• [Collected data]

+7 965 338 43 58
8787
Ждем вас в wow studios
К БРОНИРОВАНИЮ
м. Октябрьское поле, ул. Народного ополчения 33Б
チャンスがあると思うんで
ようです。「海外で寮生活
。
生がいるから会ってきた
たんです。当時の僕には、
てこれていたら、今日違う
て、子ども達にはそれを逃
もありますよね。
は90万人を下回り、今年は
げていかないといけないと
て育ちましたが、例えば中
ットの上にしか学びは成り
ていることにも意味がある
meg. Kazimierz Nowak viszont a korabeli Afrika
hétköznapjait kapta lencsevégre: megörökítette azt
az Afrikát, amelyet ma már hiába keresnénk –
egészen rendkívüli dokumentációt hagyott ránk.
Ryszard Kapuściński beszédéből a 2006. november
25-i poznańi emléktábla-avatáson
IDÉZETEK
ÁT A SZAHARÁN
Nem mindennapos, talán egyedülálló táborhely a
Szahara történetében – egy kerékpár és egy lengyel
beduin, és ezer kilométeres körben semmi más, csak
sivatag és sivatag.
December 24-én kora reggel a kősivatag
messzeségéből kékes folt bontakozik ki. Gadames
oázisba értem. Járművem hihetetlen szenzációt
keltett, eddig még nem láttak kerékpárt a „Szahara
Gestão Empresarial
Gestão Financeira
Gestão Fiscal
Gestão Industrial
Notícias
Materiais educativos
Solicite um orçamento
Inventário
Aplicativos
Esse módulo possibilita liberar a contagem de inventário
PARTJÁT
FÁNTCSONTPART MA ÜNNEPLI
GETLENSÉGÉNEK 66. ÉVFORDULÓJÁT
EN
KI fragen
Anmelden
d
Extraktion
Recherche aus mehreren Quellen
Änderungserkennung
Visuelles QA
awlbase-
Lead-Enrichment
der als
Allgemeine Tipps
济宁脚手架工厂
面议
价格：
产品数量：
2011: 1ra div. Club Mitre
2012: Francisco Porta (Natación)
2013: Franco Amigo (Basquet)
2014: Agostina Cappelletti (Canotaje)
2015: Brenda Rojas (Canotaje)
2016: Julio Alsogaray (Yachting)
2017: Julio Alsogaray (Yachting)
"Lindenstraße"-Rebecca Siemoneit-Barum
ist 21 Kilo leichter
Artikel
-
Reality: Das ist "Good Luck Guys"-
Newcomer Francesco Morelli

• [To do]
Give all of the entries again, word for word.

• [Answer space]
+7 965 338 43 58
8787
Ждем вас в wow studios
К БРОНИРОВАНИЮ
м. Октябрьское поле, ул. Народного ополчения 33Б
チャンスがあると思うんで
ようです。「海外で寮生活
。
生がいるから会ってきた
たんです。当時の僕には、
てこれていたら、今日違う
て、子ども達にはそれを逃
もありますよね。
は90万人を下回り、今年は
げていかないといけないと
て育ちましたが、例えば中
ットの上にしか学びは成り
ていることにも意味がある
meg. Kazimierz Nowak viszont a korabeli Afrika
hétköznapjait kapta lencsevégre: megörökítette azt
az Afrikát, amelyet ma már hiába keresnénk –
egészen rendkívüli dokumentációt hagyott ránk.
Ryszard Kapuściński beszédéből a 2006. november
25-i poznańi emléktábla-avatáson
IDÉZETEK
ÁT A SZAHARÁN
Nem mindennapos, talán egyedülálló táborhely a
Szahara történetében – egy kerékpár és egy lengyel
beduin, és ezer kilométeres körben semmi más, csak
sivatag és sivatag.
December 24-én kora reggel a kősivatag
messzeségéből kékes folt bontakozik ki. Gadames
oázisba értem. Járművem hihetetlen szenzációt
keltett, eddig még nem láttak kerékpárt a „Szahara
Gestão Empresarial
Gestão Financeira
Gestão Fiscal
Gestão Industrial
Notícias
Materiais educativos
Solicite um orçamento
Inventário
Aplicativos
Esse módulo possibilita liberar a contagem de inventário
PARTJÁT
FÁNTCSONTPART MA ÜNNEPLI
GETLENSÉGÉNEK 66. ÉVFORDULÓJÁT
EN
KI fragen
Anmelden
d
Extraktion
Recherche aus mehreren Quellen
Änderungserkennung
Visuelles QA
awlbase-
Lead-Enrichment
der als
Allgemeine Tipps
济宁脚手架工厂
面议
价格：
产品数量：
2011: 1ra div. Club Mitre
2012: Francisco Porta (Natación)
2013: Franco Amigo (Basquet)
2014: Agostina Cappelletti (Canotaje)
2015: Brenda Rojas (Canotaje)
2016: Julio Alsogaray (Yachting)
2017: Julio Alsogaray (Yachting)
"Lindenstraße"-Rebecca Siemoneit-Barum
ist 21 Kilo leichter
Artikel
-
Reality: Das ist "Good Luck Guys"-
Newcomer Francesco Morelli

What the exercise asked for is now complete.